Sonradan ayrılıklar yaşasak da, Kurtuluş Partili Hukukçular olarak, daha önce de Devrimci Mücadeleci Hukukçular olarak, yıllarca omuz omuza çalıştığımız avukat arkadaşlarımızdan 9’u, CIA+Cemaat+AKP “hukuk” bürolarına dönüşen mahkemelerden biri tarafından tutuklandı.
Operasyonun ilk anından itibaren, AKP’nin hukuk bürosuna dönüşen “özel” yetkili yargıdan ve sabıkası malum “TEM” polislerinden gelen “hukuk” maskeli saldırıya karşı, avukat arkadaşlarımızın yanında yer aldık.

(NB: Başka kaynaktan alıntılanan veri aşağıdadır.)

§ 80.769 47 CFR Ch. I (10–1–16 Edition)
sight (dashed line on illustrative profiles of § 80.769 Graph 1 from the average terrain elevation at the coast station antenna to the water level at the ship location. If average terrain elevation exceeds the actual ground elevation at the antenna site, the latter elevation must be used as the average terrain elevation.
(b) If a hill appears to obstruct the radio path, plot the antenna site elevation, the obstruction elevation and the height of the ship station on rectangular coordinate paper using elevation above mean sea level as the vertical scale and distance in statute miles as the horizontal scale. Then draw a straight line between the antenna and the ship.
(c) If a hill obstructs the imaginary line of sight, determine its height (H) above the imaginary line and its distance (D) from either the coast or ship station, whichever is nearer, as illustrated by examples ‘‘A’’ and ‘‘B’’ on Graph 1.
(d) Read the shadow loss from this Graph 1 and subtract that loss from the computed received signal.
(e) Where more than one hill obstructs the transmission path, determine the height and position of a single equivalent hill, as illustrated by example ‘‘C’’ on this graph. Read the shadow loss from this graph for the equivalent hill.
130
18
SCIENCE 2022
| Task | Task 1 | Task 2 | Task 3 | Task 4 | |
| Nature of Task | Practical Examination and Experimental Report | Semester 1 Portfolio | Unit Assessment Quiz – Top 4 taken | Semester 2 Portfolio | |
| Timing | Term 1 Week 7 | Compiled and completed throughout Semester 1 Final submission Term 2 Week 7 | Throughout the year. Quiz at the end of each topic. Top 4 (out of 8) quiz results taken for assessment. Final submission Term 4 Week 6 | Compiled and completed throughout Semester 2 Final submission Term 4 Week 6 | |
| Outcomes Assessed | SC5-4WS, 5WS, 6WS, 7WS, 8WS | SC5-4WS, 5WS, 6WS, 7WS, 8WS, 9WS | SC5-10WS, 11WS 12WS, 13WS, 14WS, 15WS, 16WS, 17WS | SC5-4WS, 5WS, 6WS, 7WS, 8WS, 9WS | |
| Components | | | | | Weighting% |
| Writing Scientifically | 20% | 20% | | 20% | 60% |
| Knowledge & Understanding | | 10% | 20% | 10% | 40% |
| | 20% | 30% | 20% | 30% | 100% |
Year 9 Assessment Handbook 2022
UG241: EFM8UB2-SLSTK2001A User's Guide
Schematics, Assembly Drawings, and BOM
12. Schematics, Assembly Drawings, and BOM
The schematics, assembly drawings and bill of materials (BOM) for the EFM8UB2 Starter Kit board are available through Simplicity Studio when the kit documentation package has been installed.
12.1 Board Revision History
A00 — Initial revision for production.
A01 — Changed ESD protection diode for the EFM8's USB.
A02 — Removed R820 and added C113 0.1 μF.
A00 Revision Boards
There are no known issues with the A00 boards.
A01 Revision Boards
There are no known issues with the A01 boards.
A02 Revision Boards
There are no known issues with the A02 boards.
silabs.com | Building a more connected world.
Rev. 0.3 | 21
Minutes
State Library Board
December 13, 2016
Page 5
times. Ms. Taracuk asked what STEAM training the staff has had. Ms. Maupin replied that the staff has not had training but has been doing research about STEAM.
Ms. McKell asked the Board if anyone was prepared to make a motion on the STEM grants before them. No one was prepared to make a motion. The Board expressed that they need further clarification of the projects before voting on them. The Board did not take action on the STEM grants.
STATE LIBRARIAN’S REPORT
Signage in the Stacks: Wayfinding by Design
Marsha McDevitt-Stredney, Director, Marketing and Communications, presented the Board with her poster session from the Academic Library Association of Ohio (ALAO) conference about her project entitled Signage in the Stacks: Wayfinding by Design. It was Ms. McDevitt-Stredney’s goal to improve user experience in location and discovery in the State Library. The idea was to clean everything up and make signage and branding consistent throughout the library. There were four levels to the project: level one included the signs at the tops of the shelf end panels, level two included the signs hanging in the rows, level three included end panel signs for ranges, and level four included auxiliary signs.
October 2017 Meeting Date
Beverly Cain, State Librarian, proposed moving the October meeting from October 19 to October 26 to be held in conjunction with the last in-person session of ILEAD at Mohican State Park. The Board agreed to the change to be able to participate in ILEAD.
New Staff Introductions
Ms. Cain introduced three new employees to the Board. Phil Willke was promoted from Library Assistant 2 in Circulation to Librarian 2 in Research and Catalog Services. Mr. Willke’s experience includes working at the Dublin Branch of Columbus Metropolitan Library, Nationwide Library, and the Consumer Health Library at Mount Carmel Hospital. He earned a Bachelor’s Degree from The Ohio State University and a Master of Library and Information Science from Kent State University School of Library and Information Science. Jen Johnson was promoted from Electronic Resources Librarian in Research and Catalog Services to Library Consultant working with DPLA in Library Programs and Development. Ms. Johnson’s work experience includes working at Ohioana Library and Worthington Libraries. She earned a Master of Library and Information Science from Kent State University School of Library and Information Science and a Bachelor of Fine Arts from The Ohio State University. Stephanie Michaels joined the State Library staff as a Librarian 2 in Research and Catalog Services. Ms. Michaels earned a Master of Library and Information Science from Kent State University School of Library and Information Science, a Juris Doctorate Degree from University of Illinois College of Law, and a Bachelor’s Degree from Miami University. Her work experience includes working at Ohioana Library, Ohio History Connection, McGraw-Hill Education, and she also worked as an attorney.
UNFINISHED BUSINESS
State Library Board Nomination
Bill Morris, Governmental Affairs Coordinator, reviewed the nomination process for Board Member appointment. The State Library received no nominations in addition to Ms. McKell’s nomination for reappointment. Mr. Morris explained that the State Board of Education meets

Baroda görevli hukukçularımız, Ankara’da yapılan hemen hemen tüm büro, ev aramaları ile Çağdaş Hukukçular Derneği’nde yapılan aramalara katıldılar. Konuyla ilgili avukat eylemleri örgütlenmesinde öncü görev aldılar, baro ve ÇHD toplantılarına katıldılar. İstanbul’daki arkadaşlarımız da İstanbul ÇHD’nin önündeki eylemlerde ve gözaltına alınanların 2 gün sonrasında çıkarıldıkları adliyede yerlerini aldılar.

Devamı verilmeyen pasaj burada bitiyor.